The Commission's latest ruling brings the total number of Global Locate GPS-related patents that SiRF has been found to infringe up to six. Last year, an ITC administrative law judge found that SiRF infringed all six patents asserted by Global Locate, and the Commission subsequently upheld the administrative law judge's finding on three patents, while holding off on a Final Determination on the other three pending further review in part. On Thursday, the Commission issued both its Final Determination on those patent issues, and orders regarding the appropriate form of remedy.

"We are pleased that the Commission affirmed the judge's findings that SiRF infringed all six patents asserted by Global Locate," said David Rosmann, Broadcom's Vice President, Intellectual Property Litigation. "We are optimistic that the ITC orders will become effective after a 60-day statutory review period so that U.S. Customs may begin enforcement and prevent any further patent infringement."

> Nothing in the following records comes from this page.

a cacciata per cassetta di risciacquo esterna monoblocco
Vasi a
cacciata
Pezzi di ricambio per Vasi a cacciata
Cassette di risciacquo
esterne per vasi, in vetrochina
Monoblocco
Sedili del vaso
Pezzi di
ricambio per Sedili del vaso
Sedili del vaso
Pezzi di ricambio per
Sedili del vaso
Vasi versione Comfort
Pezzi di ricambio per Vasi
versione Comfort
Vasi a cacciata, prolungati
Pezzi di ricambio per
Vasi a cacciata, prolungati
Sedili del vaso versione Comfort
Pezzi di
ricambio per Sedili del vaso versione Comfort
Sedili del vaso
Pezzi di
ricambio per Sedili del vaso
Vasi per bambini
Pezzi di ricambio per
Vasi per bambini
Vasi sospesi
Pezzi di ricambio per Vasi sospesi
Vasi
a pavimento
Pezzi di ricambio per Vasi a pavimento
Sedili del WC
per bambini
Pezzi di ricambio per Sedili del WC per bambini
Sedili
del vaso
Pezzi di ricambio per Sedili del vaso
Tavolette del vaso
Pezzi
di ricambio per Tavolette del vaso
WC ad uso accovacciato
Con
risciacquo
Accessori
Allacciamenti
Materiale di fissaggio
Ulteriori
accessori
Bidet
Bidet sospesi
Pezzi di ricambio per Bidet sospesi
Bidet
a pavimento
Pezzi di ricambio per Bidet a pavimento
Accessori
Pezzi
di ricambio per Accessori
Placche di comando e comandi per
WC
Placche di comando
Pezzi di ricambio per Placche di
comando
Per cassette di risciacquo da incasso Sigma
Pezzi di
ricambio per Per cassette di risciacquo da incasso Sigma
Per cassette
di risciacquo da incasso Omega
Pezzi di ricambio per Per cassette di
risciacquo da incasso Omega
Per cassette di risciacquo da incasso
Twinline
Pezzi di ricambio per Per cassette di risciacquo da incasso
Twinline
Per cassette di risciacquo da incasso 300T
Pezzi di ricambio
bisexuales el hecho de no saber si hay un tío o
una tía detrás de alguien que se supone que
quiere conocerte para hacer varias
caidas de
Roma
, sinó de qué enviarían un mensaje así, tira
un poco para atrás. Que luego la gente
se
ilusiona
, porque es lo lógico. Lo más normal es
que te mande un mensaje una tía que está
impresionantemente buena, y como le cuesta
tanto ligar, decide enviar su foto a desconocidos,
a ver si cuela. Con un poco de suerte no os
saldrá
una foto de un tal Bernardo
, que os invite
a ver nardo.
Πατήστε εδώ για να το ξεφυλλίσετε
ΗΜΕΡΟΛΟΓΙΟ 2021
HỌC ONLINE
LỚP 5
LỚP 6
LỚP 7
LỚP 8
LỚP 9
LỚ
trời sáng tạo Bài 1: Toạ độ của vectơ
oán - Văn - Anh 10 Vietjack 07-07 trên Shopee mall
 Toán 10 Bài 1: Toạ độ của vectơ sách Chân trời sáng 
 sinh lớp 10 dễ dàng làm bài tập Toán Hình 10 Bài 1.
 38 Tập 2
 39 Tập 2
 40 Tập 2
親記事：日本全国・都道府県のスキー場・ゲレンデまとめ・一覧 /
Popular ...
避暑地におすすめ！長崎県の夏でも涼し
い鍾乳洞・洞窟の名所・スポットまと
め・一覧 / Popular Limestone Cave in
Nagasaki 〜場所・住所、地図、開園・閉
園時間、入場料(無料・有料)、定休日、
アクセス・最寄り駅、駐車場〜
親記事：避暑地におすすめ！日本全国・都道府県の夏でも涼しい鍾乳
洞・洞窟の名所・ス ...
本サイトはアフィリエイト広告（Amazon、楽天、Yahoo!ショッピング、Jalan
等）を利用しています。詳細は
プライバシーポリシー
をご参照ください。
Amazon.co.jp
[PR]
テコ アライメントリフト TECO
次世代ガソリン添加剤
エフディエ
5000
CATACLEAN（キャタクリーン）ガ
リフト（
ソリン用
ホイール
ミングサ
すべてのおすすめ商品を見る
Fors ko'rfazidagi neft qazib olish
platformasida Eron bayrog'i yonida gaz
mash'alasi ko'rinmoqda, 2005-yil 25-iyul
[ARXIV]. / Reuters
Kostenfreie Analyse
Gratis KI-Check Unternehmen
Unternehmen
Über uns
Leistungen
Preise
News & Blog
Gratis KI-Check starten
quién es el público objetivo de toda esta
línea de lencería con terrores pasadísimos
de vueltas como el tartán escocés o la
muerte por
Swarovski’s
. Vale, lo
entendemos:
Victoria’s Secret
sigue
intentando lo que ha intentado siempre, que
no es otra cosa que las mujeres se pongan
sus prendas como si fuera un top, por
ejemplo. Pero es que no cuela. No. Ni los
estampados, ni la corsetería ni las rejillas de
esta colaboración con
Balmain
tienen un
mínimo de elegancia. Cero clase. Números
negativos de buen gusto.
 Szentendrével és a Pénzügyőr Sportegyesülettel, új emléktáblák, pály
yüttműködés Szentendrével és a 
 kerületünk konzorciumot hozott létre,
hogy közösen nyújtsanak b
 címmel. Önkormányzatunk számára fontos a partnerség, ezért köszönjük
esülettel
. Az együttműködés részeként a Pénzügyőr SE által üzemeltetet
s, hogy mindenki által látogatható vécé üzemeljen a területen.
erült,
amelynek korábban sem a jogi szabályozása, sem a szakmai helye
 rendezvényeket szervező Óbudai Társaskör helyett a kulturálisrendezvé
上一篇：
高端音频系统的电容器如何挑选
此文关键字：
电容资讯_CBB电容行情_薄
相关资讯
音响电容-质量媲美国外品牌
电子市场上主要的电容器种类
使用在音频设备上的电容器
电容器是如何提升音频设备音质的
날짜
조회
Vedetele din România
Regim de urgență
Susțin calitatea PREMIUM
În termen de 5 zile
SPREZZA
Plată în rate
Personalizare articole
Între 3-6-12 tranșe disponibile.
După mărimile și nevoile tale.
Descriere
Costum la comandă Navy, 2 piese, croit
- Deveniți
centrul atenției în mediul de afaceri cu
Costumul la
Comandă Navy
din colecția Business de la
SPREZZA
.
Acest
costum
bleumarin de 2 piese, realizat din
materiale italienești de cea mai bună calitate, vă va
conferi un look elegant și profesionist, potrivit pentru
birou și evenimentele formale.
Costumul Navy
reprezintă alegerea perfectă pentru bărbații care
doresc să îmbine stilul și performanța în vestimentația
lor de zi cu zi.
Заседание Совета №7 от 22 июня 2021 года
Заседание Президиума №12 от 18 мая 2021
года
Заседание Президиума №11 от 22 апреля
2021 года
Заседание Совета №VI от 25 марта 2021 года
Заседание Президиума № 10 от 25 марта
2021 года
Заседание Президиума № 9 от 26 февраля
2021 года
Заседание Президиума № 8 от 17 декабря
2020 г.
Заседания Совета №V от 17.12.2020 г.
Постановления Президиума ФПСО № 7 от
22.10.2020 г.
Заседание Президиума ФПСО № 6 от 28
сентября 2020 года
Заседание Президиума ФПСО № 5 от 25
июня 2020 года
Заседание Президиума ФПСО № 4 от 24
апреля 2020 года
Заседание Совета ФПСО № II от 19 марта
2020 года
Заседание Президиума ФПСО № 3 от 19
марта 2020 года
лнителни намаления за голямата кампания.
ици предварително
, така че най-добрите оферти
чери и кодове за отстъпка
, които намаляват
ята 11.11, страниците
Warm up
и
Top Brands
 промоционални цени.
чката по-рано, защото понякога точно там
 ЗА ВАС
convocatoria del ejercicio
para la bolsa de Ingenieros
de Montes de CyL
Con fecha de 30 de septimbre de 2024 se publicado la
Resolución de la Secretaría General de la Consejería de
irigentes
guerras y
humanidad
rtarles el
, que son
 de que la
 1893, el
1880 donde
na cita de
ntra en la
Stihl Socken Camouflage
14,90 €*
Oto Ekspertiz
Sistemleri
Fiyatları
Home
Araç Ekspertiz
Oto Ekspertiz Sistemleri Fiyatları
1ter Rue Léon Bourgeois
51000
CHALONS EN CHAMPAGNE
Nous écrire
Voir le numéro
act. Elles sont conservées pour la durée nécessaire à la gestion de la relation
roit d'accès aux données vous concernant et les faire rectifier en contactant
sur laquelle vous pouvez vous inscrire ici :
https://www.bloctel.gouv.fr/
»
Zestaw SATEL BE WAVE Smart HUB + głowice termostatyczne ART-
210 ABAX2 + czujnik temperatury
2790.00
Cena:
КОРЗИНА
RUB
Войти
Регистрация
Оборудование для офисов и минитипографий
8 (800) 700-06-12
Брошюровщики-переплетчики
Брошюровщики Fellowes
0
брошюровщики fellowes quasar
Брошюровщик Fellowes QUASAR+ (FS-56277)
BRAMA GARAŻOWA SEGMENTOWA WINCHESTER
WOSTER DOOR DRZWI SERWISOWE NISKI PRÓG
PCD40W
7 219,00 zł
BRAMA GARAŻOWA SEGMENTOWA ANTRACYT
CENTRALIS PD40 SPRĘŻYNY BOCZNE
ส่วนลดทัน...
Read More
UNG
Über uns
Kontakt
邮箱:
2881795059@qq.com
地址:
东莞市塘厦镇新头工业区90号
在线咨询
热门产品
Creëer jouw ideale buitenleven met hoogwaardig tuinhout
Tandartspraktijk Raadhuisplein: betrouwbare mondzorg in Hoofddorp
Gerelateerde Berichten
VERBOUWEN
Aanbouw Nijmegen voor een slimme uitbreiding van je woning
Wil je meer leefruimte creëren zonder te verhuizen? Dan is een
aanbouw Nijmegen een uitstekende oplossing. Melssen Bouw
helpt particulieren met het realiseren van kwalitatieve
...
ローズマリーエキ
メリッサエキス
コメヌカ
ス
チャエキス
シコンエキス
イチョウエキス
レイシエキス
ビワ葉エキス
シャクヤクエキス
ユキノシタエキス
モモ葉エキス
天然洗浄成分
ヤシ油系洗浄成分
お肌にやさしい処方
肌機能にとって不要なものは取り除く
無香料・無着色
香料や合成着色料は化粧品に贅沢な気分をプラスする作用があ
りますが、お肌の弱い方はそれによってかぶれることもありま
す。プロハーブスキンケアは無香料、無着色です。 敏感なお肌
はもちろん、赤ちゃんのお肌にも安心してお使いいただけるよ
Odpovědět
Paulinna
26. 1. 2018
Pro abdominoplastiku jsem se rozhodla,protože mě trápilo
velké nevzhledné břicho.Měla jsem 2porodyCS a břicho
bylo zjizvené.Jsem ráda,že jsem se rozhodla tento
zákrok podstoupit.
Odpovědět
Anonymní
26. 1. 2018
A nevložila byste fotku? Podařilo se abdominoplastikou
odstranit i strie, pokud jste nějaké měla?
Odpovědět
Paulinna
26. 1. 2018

The Commission's Final Determination comes after a two week trial last year and a subsequent determination by ITC Administrative Law Judge Carl C. Charneski that SiRF infringes six GPS-related patents held by Global Locate. The six patents that SiRF was found to infringe are United States patents 6,417,801; 6,937,187; 6,606,346; 7,158,080; 6,704,651; and 6,651,000, relating to extended ephemeris assistance (Long Term Orbits), calculating time in GPS receivers, enhancing sensitivity in assisted GPS systems, and implementing hardware structures for parallel correlation.

In addition to the ITC action, Broadcom's claims that SiRF's multimedia processors and GPS receivers infringe four Broadcom patents are moving forward in the US District Court in Santa Ana, Calif. Trial is scheduled to begin in November 2010.